Whinger or investor rights campaigner? Views of China Gas depend on whether you are ENN Energy and Sinopec, its hostile suitors, or those it claims are affected by an “unreasonable” deal timetable (three months, no absolute offer, and counting). China’s first hostile bid by a state-owned enterprise for a domestic company has quickly adopted international dealmakers’ familiar PR gambits. But its Chinese element adds a new, untested dimension.

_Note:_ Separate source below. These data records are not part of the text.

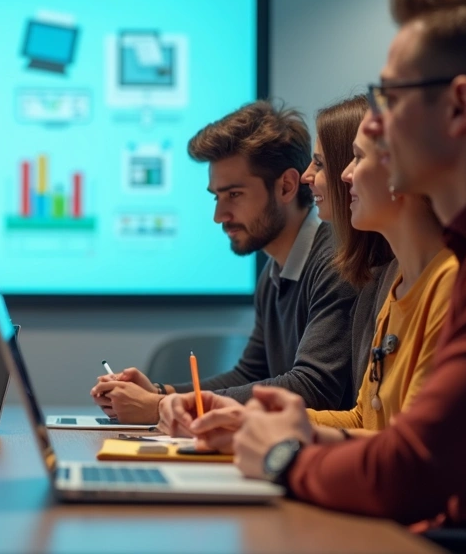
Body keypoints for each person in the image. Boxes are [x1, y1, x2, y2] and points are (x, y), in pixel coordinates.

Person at [230, 0, 466, 550]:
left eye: (389, 99)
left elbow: (412, 473)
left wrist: (283, 458)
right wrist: (305, 440)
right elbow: (415, 448)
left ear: (460, 107)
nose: (371, 124)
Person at [159, 98, 457, 451]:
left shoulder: (441, 282)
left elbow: (413, 450)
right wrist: (234, 415)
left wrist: (282, 455)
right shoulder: (396, 284)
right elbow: (364, 420)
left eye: (356, 158)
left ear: (402, 171)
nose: (341, 174)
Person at [92, 101, 359, 423]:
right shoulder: (274, 271)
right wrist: (162, 393)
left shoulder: (335, 262)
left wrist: (162, 407)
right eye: (217, 197)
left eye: (234, 195)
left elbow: (313, 388)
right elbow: (251, 374)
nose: (219, 216)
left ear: (286, 186)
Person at [303, 96, 397, 391]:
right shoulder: (382, 276)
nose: (347, 174)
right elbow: (366, 413)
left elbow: (314, 386)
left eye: (320, 163)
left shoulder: (430, 276)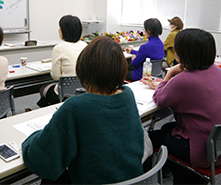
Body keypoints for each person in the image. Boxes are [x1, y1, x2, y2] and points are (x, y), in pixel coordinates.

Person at [22, 36, 146, 184]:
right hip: (131, 179)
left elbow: (42, 160)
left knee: (48, 180)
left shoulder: (76, 106)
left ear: (82, 68)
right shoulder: (127, 95)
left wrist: (31, 138)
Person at [142, 28, 221, 184]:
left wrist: (170, 73)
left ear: (183, 53)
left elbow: (159, 98)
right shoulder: (216, 70)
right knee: (166, 129)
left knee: (152, 138)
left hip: (204, 152)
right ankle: (175, 170)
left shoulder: (186, 79)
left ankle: (163, 175)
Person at [37, 15, 87, 107]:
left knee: (43, 88)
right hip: (83, 90)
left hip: (63, 95)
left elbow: (56, 76)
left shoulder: (59, 48)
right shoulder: (85, 45)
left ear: (63, 31)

Sinopec and ENN Energy launched a HK$3.50-a-share offer for 50.1 per cent of China Gas in mid-December, valuing the target at over $2bn. The offer is conditional on a nod from the ministry of commerce. This has restrained the hostile suitors from a determined wooing. It is China Gas, however, that claims to be the most upset: it has described the wait – common to all China takeovers – as “unreasonable” for its upset workers and for shareholders. It has used the time to prepare its defence: some of its closest friends, including London’sFortune Oil, have been busy boosting their stakes (Fortune now owns 14 per cent). This has helped push China Gas’s shares to almost HK$3.80.

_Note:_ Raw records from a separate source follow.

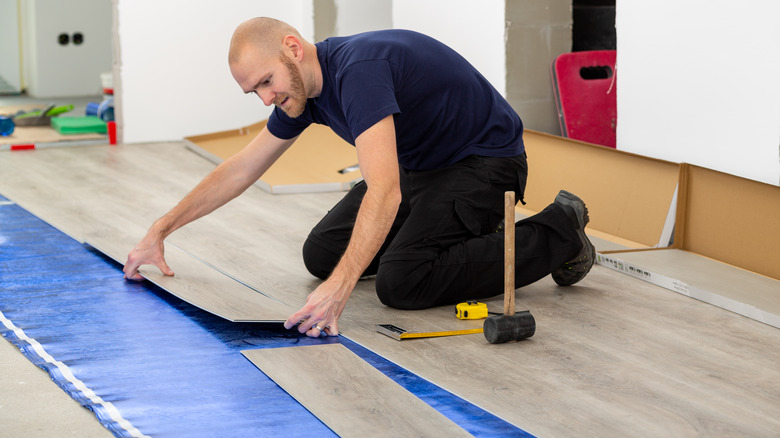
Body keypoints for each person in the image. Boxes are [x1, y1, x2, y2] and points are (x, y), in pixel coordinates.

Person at [123, 17, 595, 338]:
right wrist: (160, 230)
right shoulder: (302, 93)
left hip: (486, 163)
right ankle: (459, 236)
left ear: (293, 48)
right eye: (254, 91)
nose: (265, 98)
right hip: (424, 167)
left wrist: (341, 288)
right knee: (322, 254)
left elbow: (385, 190)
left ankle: (561, 231)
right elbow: (242, 167)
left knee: (401, 283)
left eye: (267, 82)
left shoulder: (359, 72)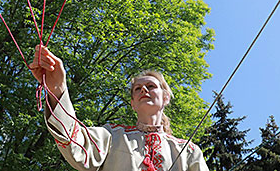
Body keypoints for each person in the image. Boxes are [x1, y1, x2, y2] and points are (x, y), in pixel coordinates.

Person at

ENN and Sinopec maintain their offer is “fair value” (bidspeak for “hmmm”). The deal has logic. Sinopec has interests in liquefied natural gas but lacks China Gas’s urban distribution network. ENN is big and growing in this field. But there are costs: while Sinopec can cover its stake out of free cash flow, ENN risks losing its investment grade rating. In December, the offer represented a 25 per cent premium and caught China Gas at a moment of weakness: founder Liu Minghui was jailed in 2010 and investigated for embezzlement. He has since been released. The suitors cannot raise their offer, if they wanted to, until Beijing decides. This could take months. Plenty of time for them to fight back in other ways, however – if, of course, they want to.